→ **YOUR GOAL**: For this exercise, print the listing below exactly, without its pictures.

→ **INFORMATION SUPPLIED**:

※

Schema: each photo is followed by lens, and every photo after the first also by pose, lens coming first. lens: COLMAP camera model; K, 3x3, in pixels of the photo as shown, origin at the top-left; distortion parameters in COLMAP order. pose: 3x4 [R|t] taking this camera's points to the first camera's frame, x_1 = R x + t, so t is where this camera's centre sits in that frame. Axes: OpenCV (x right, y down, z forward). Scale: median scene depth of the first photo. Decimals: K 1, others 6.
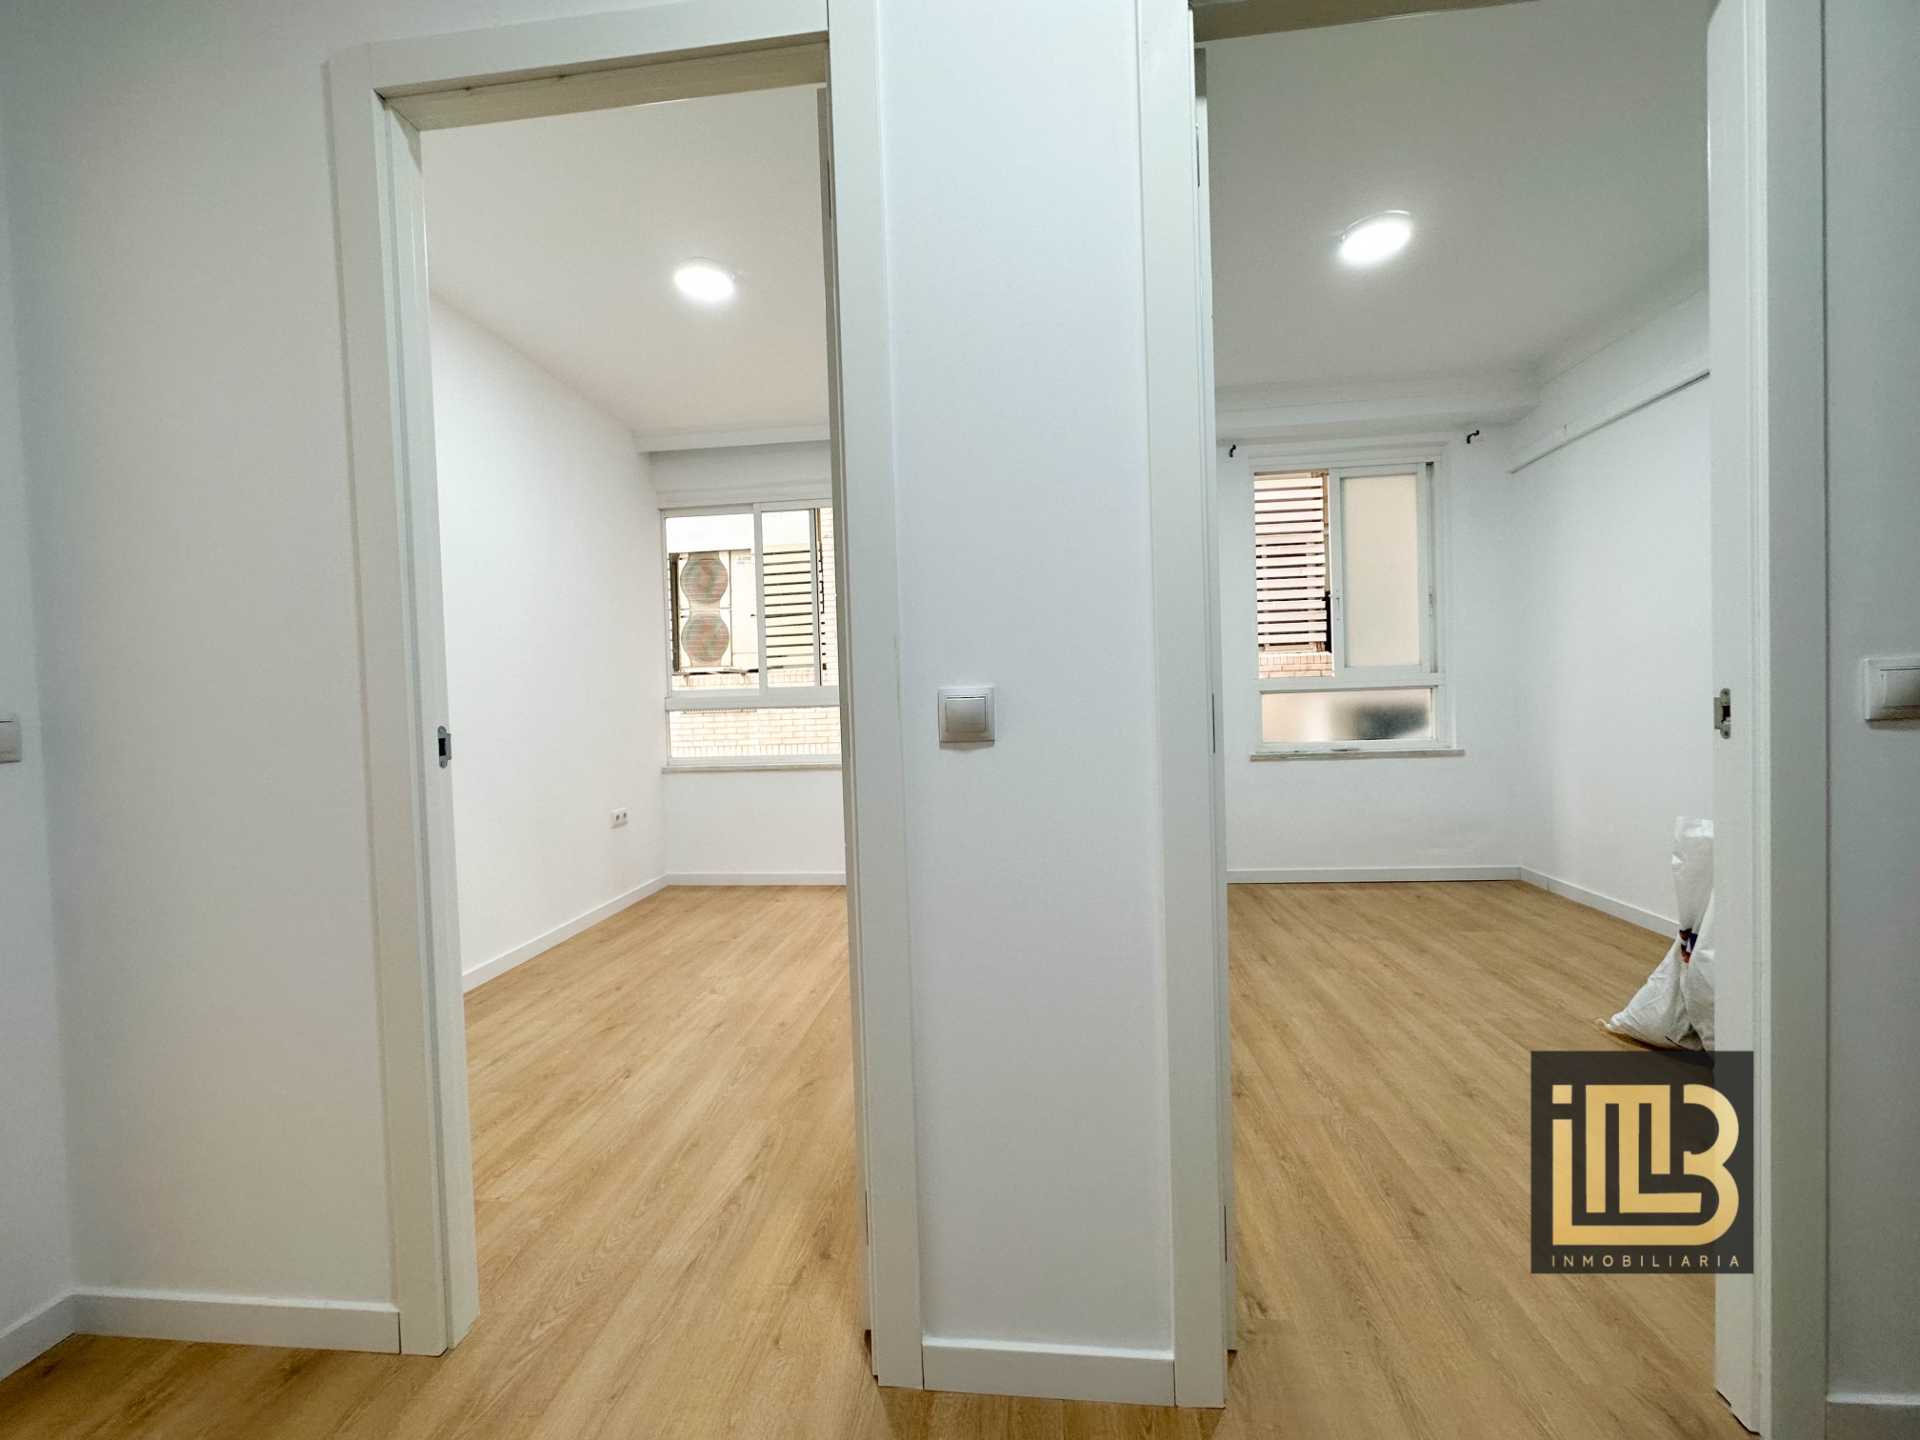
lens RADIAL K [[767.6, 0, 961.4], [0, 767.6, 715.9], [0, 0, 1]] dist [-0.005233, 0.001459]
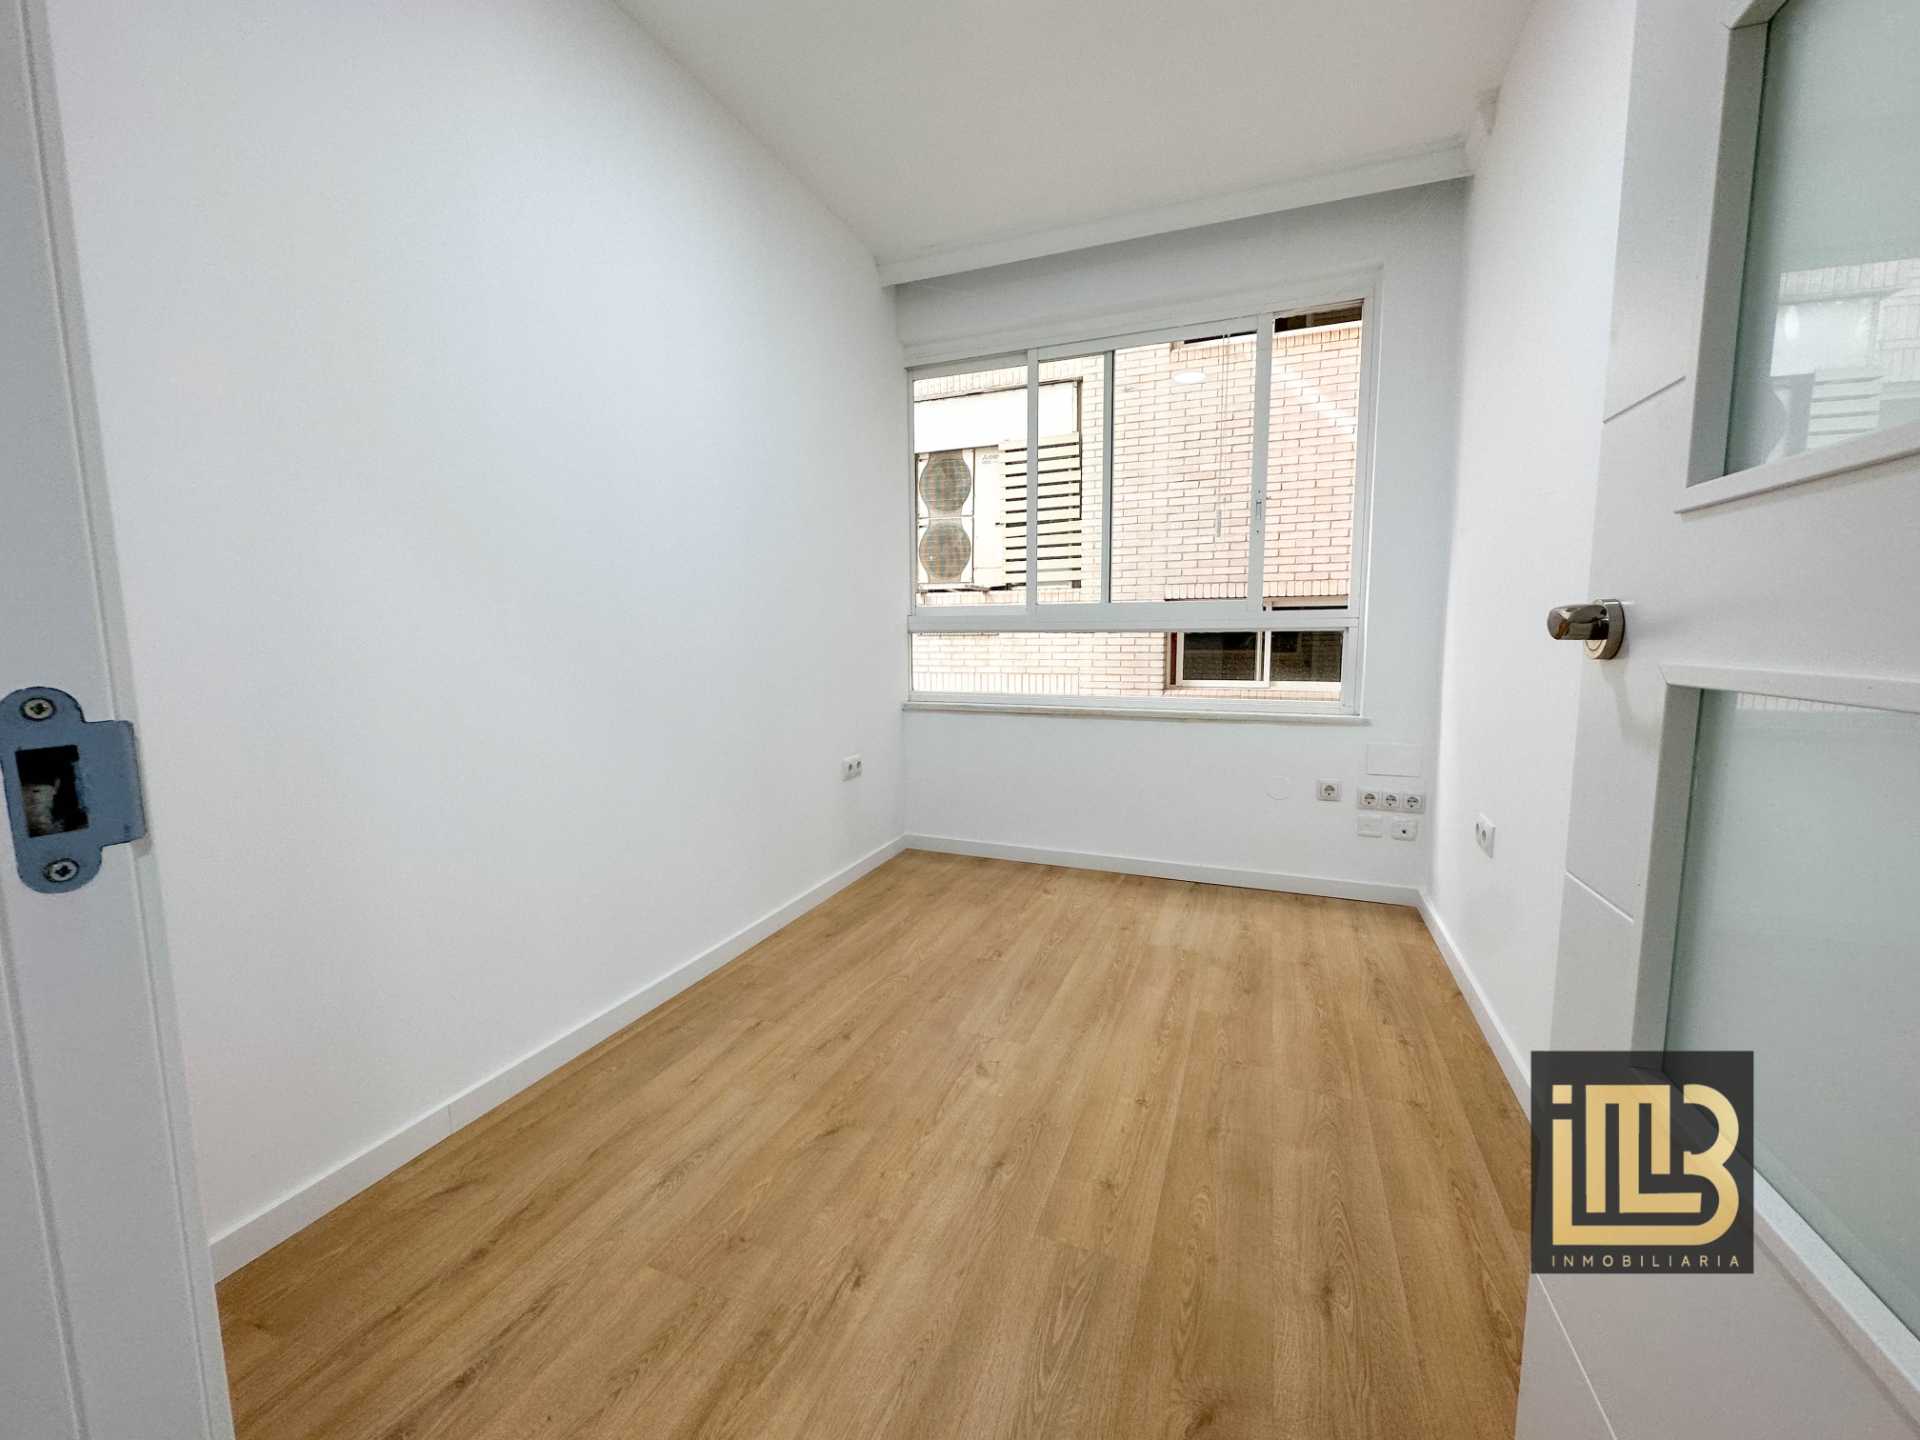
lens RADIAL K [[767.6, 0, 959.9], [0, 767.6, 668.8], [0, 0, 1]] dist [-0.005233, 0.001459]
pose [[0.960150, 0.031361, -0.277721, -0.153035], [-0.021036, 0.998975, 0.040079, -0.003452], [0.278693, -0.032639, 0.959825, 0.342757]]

※

→ **RESPONSE**:
Schema: each photo is followed by lens, and every photo after the first also by pose, lens coming first. lens: COLMAP camera model; K, 3x3, in pixels of the photo as shown, origin at the top-left; distortion parameters in COLMAP order. pose: 3x4 [R|t] taking this camera's points to the first camera's frame, x_1 = R x + t, so t is where this camera's centre sits in that frame. Axes: OpenCV (x right, y down, z forward). Scale: median scene depth of the first photo. Decimals: K 1, others 6.
lens RADIAL K [[767.6, 0, 961.4], [0, 767.6, 715.9], [0, 0, 1]] dist [-0.005233, 0.001459]
lens RADIAL K [[767.6, 0, 959.9], [0, 767.6, 668.8], [0, 0, 1]] dist [-0.005233, 0.001459]
pose [[0.960150, 0.031361, -0.277721, -0.153035], [-0.021036, 0.998975, 0.040079, -0.003452], [0.278693, -0.032639, 0.959825, 0.342757]]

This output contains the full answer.